SO WHAT REALLY HAPPENED?:
I realized that in order for Natasha’s lessons to work, we would have to share the same agenda. In this case... I had to find a way to help Natasha with what mattered to her.
The next time she jumped up to pace and sing, I abandoned all thought of getting her “back on track.” Now able to be fully present, I realized that Natasha’s real needs had nothing to do with becoming a pianist. What she wanted and needed was to learn how to use the piano in some way that would support her passion and source of inspiration: making up songs. I began to think of ways to help a budding songwriter. Because Natasha was interested in finding accompaniments for her songs, I showed her how to form chords at the piano and configure them to different rhythms and styles. She of course took this a step further, and invented her own chords and variations, learning a lot about harmony, tonal relationships, and accompanying in the process.
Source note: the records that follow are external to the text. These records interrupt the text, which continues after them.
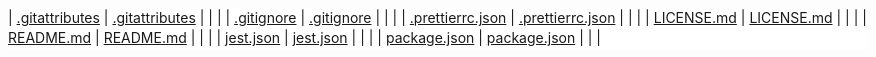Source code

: | [.gitattributes](https://github.com/Hopding/pdf-lib/blob/master/.gitattributes '.gitattributes')                                                                                                                                                                                                                                                                                                                                                                                                                                                                                                                                                                                   | [.gitattributes](https://github.com/Hopding/pdf-lib/blob/master/.gitattributes '.gitattributes')       |                     |                  |
| [.gitignore](https://github.com/Hopding/pdf-lib/blob/master/.gitignore '.gitignore')                                                                                                                                                                                                                                                                                                                                                                                                                                                                                                                                                                                               | [.gitignore](https://github.com/Hopding/pdf-lib/blob/master/.gitignore '.gitignore')                   |                     |                  |
| [.prettierrc.json](https://github.com/Hopding/pdf-lib/blob/master/.prettierrc.json '.prettierrc.json')                                                                                                                                                                                                                                                                                                                                                                                                                                                                                                                                                                             | [.prettierrc.json](https://github.com/Hopding/pdf-lib/blob/master/.prettierrc.json '.prettierrc.json') |                     |                  |
| [LICENSE.md](https://github.com/Hopding/pdf-lib/blob/master/LICENSE.md 'LICENSE.md')                                                                                                                                                                                                                                                                                                                                                                                                                                                                                                                                                                                               | [LICENSE.md](https://github.com/Hopding/pdf-lib/blob/master/LICENSE.md 'LICENSE.md')                   |                     |                  |
| [README.md](https://github.com/Hopding/pdf-lib/blob/master/README.md 'README.md')                                                                                                                                                                                                                                                                                                                                                                                                                                                                                                                                                                                                  | [README.md](https://github.com/Hopding/pdf-lib/blob/master/README.md 'README.md')                      |                     |                  |
| [jest.json](https://github.com/Hopding/pdf-lib/blob/master/jest.json 'jest.json')                                                                                                                                                                                                                                                                                                                                                                                                                                                                                                                                                                                                  | [jest.json](https://github.com/Hopding/pdf-lib/blob/master/jest.json 'jest.json')                      |                     |                  |
| [package.json](https://github.com/Hopding/pdf-lib/blob/master/package.json 'package.json')                                                                                                                                                                                                                                                                                                                                                                                                                                                                                                                                                                                         | [package.json](https://github.com/Hopding/pdf-lib/blob/master/package.json 'package.json')             |                     |                  |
Now that we shared the same agenda, Natasha had a reason for working with me. I explained to her parents that her creativity would be the seed from which her future music learning would sprout. They thanked me for the explanation, adding that Natasha’s enthusiasm was a clear enough indication that her lessons were working! Had I not approached her learning this way, I would have lost Natasha as a student, reinforcing the idea that music lessons are by nature irrelevant for creative individuals.
CONSIDER...
We hold great artists and thinkers like Beethoven, Einstein, and Chaplin in the highest regard, and are grateful for their contributions to humanity. Yet as children, these creative geniuses and many others had a miserable time of it both in and out of school, utterly unappreciated for those very qualities that eventually led to their achievements. When young children display creative inclinations that lie outside the bounds of adult expectations of what children should do, those inclinations are often ignored or discouraged outright. It is only when the individual is later recognized as a success that we might look back and acknowledge the significance of those childhood behaviors.
What are music lessons for? More to the point, who are they for? Are lessons as we know them designed to help children develop their musical potential? No! The purpose of conventional music lessons is to help certain children develop a certain type of musical potential: mastery of a particular instrument. This model excludes the great many musical individuals whose initial musical spark—that feeling that inspires them to connect to music at all—is to compose, improvise, sing, dance, move, conduct, study music history, experiment with sound. How many of our musically insecure, musically inactive adults started out as musical children whose spark was snuffed out in their music lessons, because the teacher’s convictions about how music learning should look took precedence over the real needs of the other person in the room? What might their contribution have been?